(Records supplied begins)
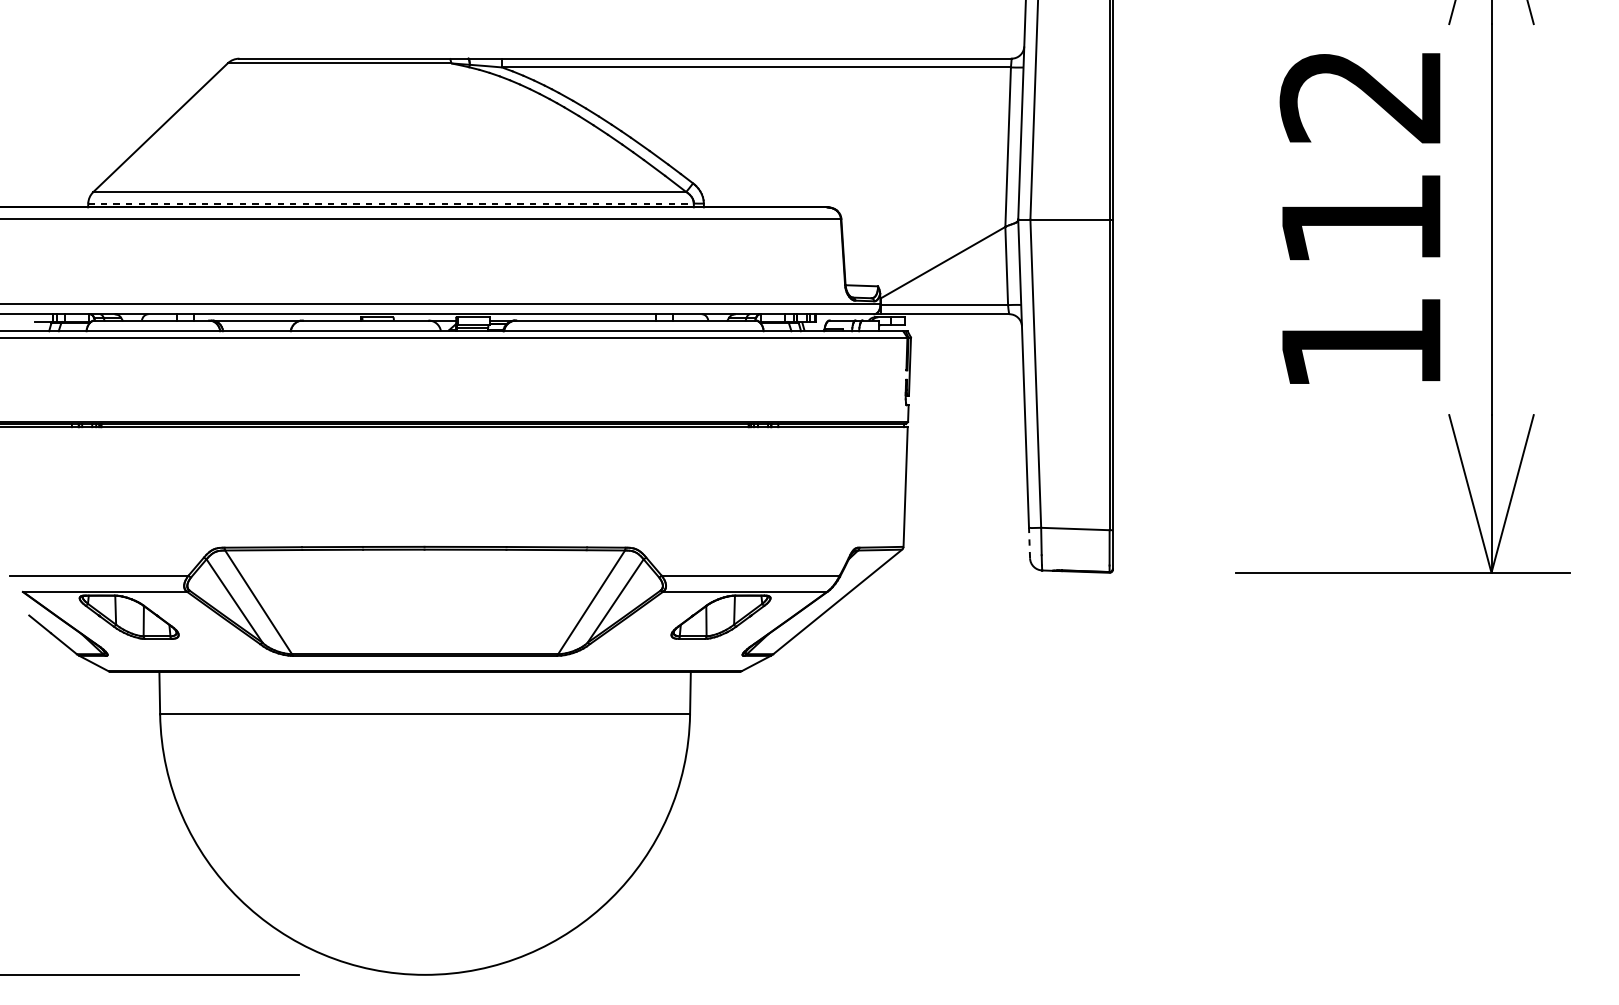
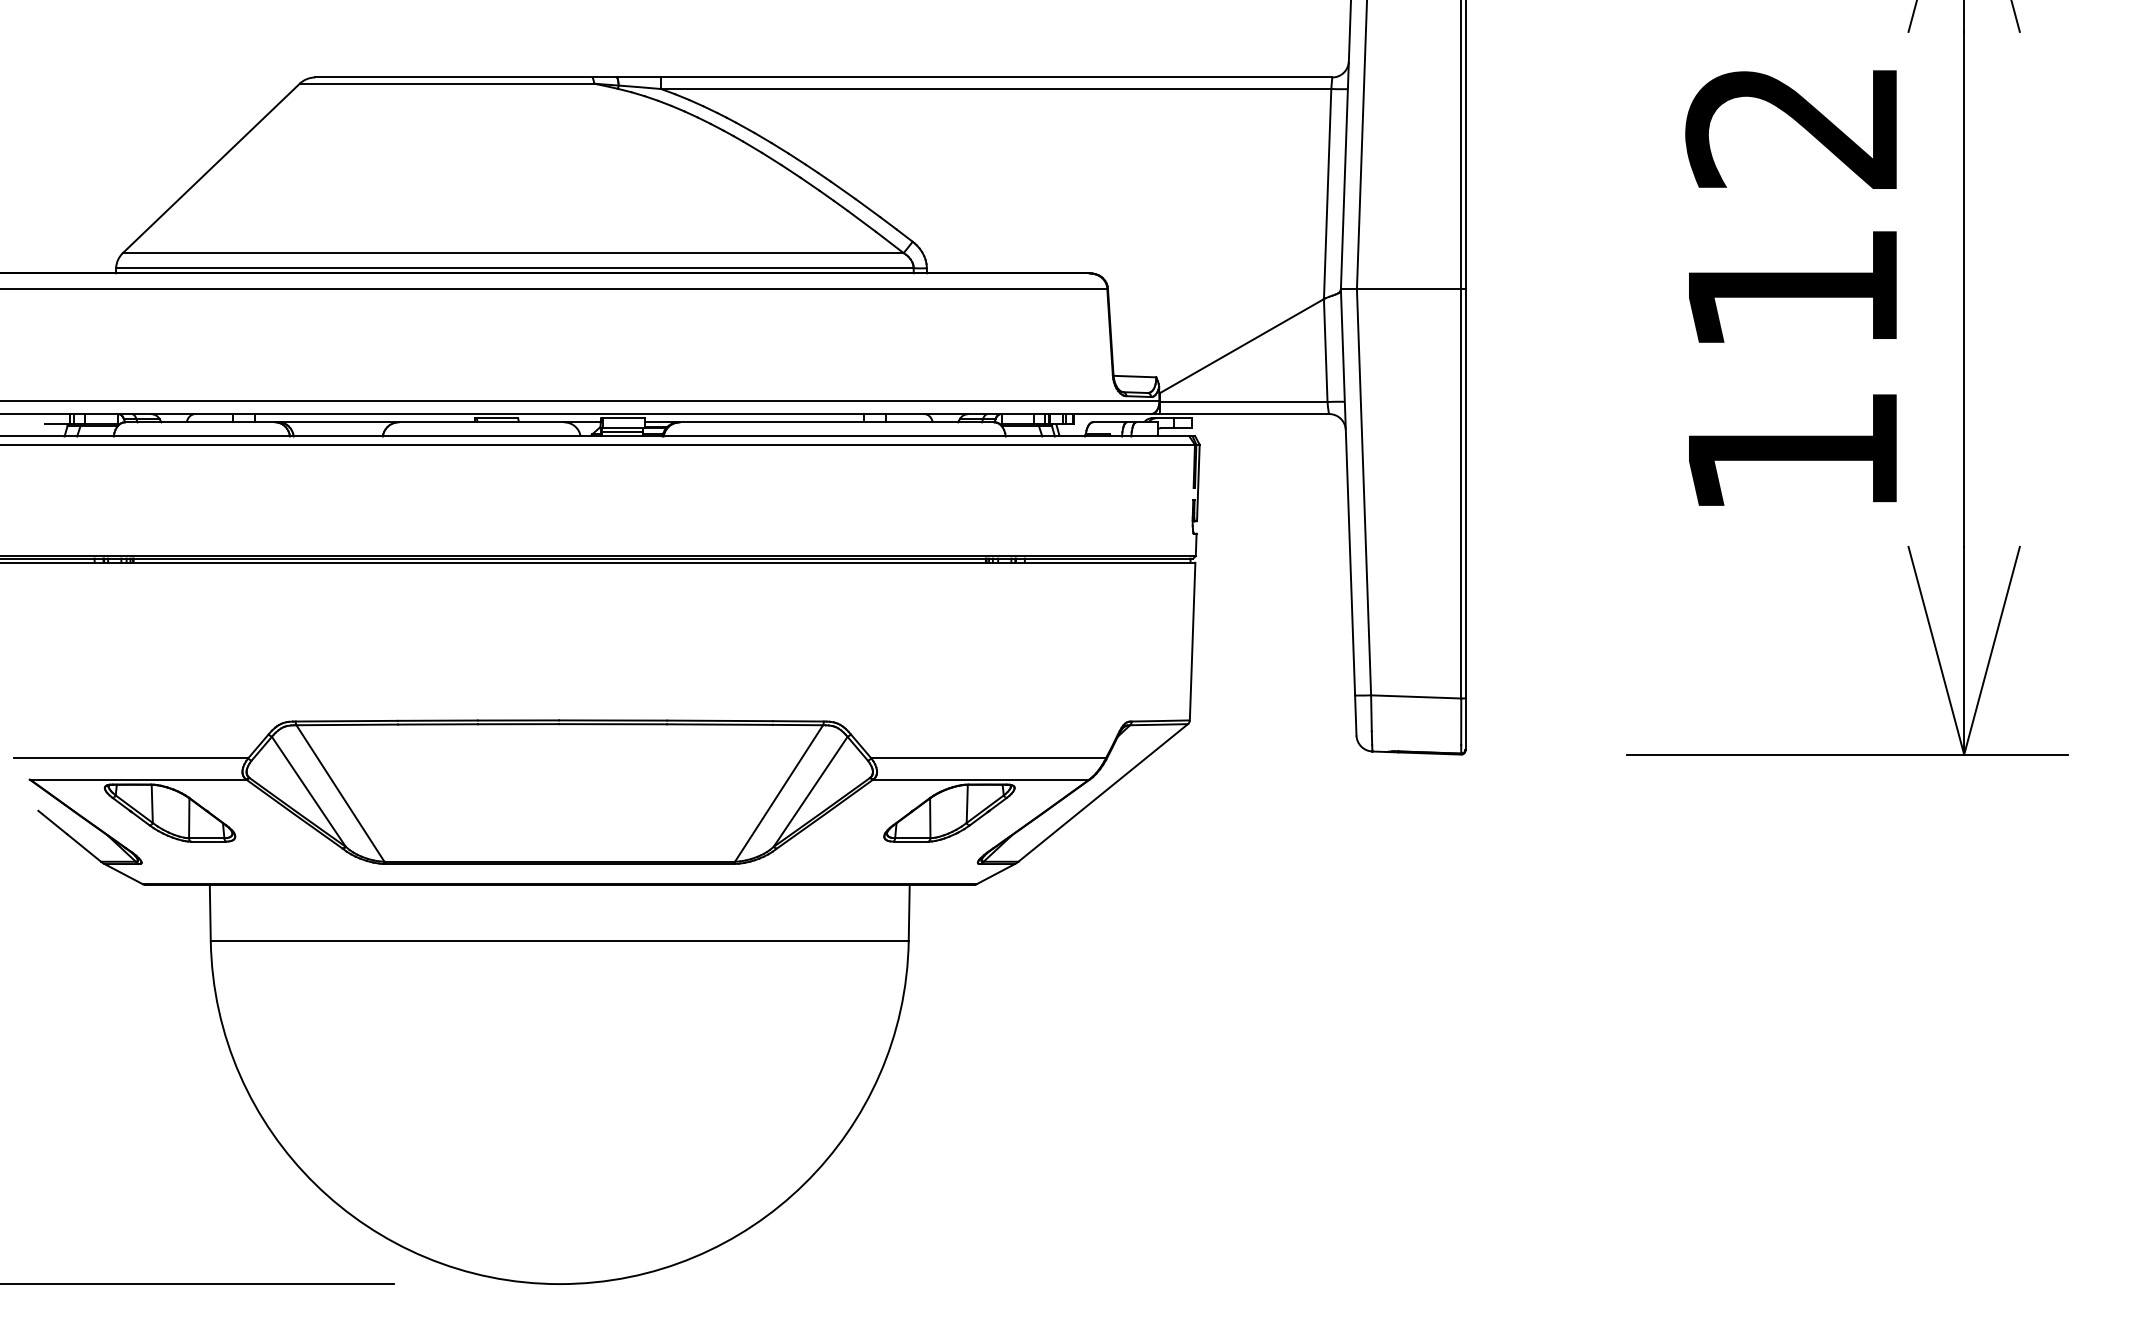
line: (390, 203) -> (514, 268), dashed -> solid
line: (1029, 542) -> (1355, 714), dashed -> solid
(Records supplied ends)
(Records supplied begins)
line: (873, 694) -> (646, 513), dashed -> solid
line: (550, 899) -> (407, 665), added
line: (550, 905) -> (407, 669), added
(Records supplied ends)
__Problem to work on__: A single number is the whole answer: how many lines of the records contain the word "solid".

__Expected answer__: 3